Source file ⇒ CSC303_Project_Final.Rmd
Task
The task of the BabyNames project was to create a graph showing the ups and downs in the popularity of names of interest to me.
This task requires not only finding the count, or number, of babies given a certain name, but the percentage of babies given a certain name out of all babies born in a particular year. This is important because popularity by year can’t be determined only by how many babies were given a name. That is because there could have been a large spike in total population from one year to the next. This means that there could be more babies named “Shae” in 1990 than in 1980 but you can’t say that the name became more popular because there could have been way more babies in general in the year 1990 than in 1980. So to truly judge the popularity of a name within a year you must turn the name into a percentage for that year.
The task assigned wasn’t as interesting or challenging as I thought that it could be, so I decided to elaborate on it a bit. I was very intrigued by the example the book gave of how Prince’s name became popular after he released his first hit album. That got me to thinking, to what extent does pop culture influence how people name their children. One of the biggest influences of modern culture is the film industry, so I decided to dive into popular movies of each decade to see which character names had influence over the amount of children given that name after the release.
This new task involves graphing each name chosen for its respective decade and a vertical line showing when the movie was released.
Analysis
In order to show which name the movie came from on the graph, we have to reassign names/labels.
movie_names <- list(
'Wendy'="Peter Pan: Wendy",
'Tiffany'="Breakfast at Tiffany's: Tiffany",
'Logan'="Logan's Run: Logan",
'Samantha'="16 Candles: Samantha",
'Mia'="Pulp Fiction: Mia"
)
movie_labeller <- function(variable, value){
return(movie_names[value])
}This assigns a name to a year so that we can see the x intercept of each name associated with the year that the movie was released.
movieName <- c("Wendy", "Tiffany", "Logan","Samantha", "Mia" )
ym <- data.frame(year_movie = c(1953, 1961, 1976, 1984, 1994),
name = movieName)We want to find the percentage of babies given that name during a year, not just the count. This will require making new variables and joining tables.
We need to create a variable that shows the total number of babies born in each year, call it
totalBabies.We need a variable that is the number of babies given each name within each year, call it
totalName.Lastly, we need to make a new data table that contains
name,year,year_movie,nameTotal, andtotal. We do this by joiningtotalNametototalBabiestoymand calling the resulting tablePopNames.
totalBabies <-
BabyNames %>%
group_by(year) %>%
summarise(total = sum(count))
totalName <-
BabyNames %>%
group_by(name, year)%>%
summarise(nameTotal=sum(count))
PopNames <-
totalName %>%
inner_join(totalBabies) %>%
inner_join(ym)Now we can find the percentages of babies given the names from the movies and plot each movie/name.
PopNames %>%
filter(name %in% movieName) %>%
# This filters to only the names that we are looking at.
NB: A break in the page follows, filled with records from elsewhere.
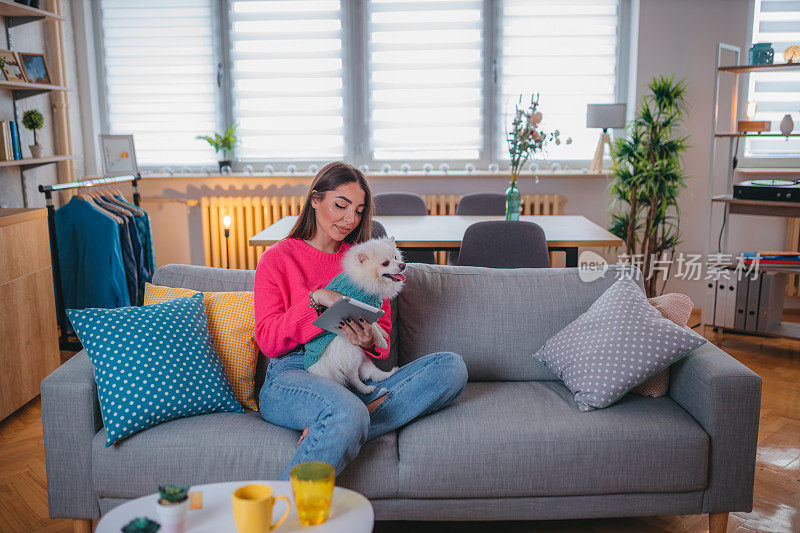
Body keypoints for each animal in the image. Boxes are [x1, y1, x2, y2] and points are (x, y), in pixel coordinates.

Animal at [306, 237, 406, 394]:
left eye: (396, 258)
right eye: (385, 263)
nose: (403, 265)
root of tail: (323, 366)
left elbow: (376, 324)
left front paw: (383, 333)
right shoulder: (359, 307)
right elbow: (374, 328)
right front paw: (382, 341)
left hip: (361, 357)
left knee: (370, 373)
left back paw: (389, 373)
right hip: (351, 351)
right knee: (352, 377)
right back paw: (366, 389)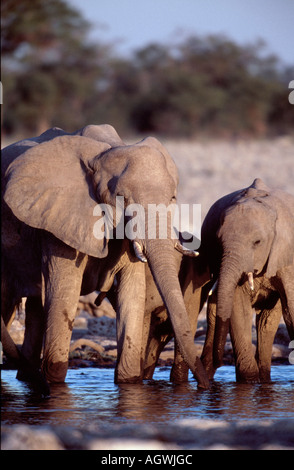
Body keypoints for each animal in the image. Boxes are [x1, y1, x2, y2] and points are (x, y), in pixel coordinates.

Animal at [1, 123, 209, 388]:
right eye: (123, 198)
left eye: (173, 198)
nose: (204, 386)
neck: (105, 151)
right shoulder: (57, 221)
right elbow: (64, 296)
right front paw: (55, 384)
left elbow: (132, 293)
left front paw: (129, 382)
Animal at [200, 178, 294, 384]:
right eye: (219, 241)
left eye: (257, 242)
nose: (220, 361)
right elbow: (238, 307)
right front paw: (248, 381)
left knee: (267, 322)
group_by(name, year, year_movie, nameTotal, total) %>%
# Here we group the data into the five variables that we need.
summarise(namepercent = ((nameTotal/total)*1000)) %>%
# This is where we find the percentage of all babies given that
# name within the year.
ggplot(aes(x = year, y = namepercent)) +
# we graph by year and percent
ggtitle("Percent of Babies Given Names Popularized by Movies")+
theme(text = element_text(size=11.5), plot.title=element_text(hjust=0.5))+
# give the graph a title and adjust the size of the text used
geom_line() +
geom_vline(aes(xintercept = year_movie)) +
# make a line graph and then create a vertical line showing when
# that particular movie associated with that name was released.
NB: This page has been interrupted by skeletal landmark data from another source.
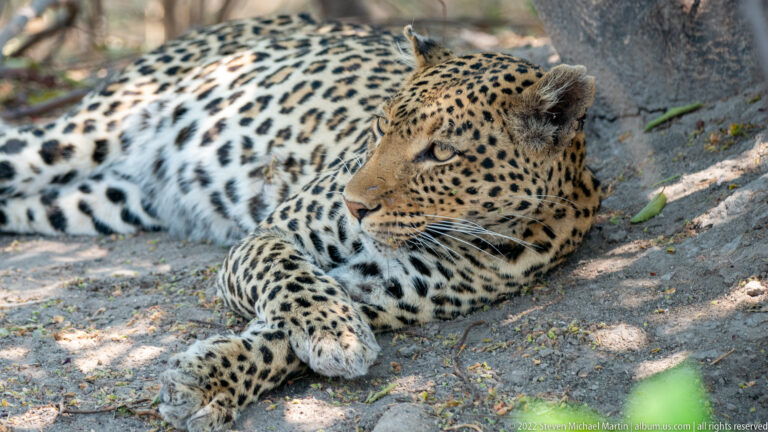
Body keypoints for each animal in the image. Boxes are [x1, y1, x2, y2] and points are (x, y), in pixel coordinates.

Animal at [0, 14, 601, 431]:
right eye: (380, 126)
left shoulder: (376, 293)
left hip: (100, 201)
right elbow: (293, 280)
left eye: (441, 153)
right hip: (79, 135)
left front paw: (206, 383)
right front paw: (333, 333)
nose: (354, 204)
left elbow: (275, 343)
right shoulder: (268, 235)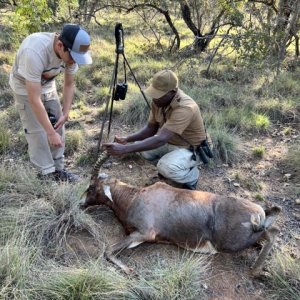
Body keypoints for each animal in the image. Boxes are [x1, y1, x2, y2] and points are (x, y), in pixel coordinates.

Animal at [80, 151, 282, 276]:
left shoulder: (144, 233)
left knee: (273, 232)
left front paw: (129, 270)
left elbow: (108, 251)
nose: (81, 203)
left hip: (234, 241)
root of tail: (258, 211)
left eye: (92, 187)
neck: (135, 197)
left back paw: (256, 272)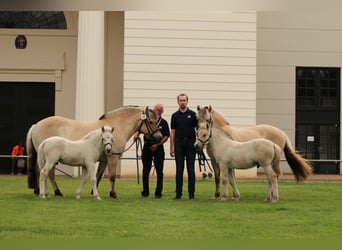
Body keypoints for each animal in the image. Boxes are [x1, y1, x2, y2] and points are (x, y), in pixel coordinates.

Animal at [26, 106, 162, 199]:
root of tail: (36, 125)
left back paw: (52, 192)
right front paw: (113, 194)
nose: (159, 137)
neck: (116, 128)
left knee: (48, 174)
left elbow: (98, 176)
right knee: (44, 173)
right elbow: (112, 177)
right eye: (151, 122)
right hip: (48, 159)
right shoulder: (112, 158)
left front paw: (93, 192)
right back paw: (44, 192)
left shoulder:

labs(x = "Year", y = "Proportion Out of 1000")+
facet_wrap(~ name, labeller=movie_labeller)+
# the labeller changes the labels on each graph to have the names
# assigned in the above code chunk.
# The scale function below sets the scale of the x axis so that each
# graph starts at 1945 and ends in 2010 with 10 year increments
scale_x_continuous(limits = c(1940, 2010), breaks=seq(1940,2010,10)) Discussion
Looking at the graphs of this data from names/movies chosen you can conclude that in some cases the film industry greatly impacts the names given to babies.
In the project completed above I manually went through popular movies, found names that seemed distinctive, and then checked to see if they boomed after the release of the movie. This leaves room for a more in depth possible future study.
In a possible future study you could let R find the popular movies and popular names instead of doing it manually. This would start by scraping the Internet Movie Database (IMDb) to collect popular movies from each decade and then go further and collect the names of important characters in each movie. You would join this to the BabyNames data table. The next step would be to create something that analyzed each of those names from each movie in each decade and decided how many of them became “popular.” Because popular is not a numerical variable you would need to decide what you will count as popular. For example, if there are less than 1000 people with that name after the release, it should not be designated as popular. You would also have to check the before and after of the movie release. For example, the name will count as becoming popular if you can compare the 20 years before the movie release and the 20 years after and the amount of babies given that name has tripled.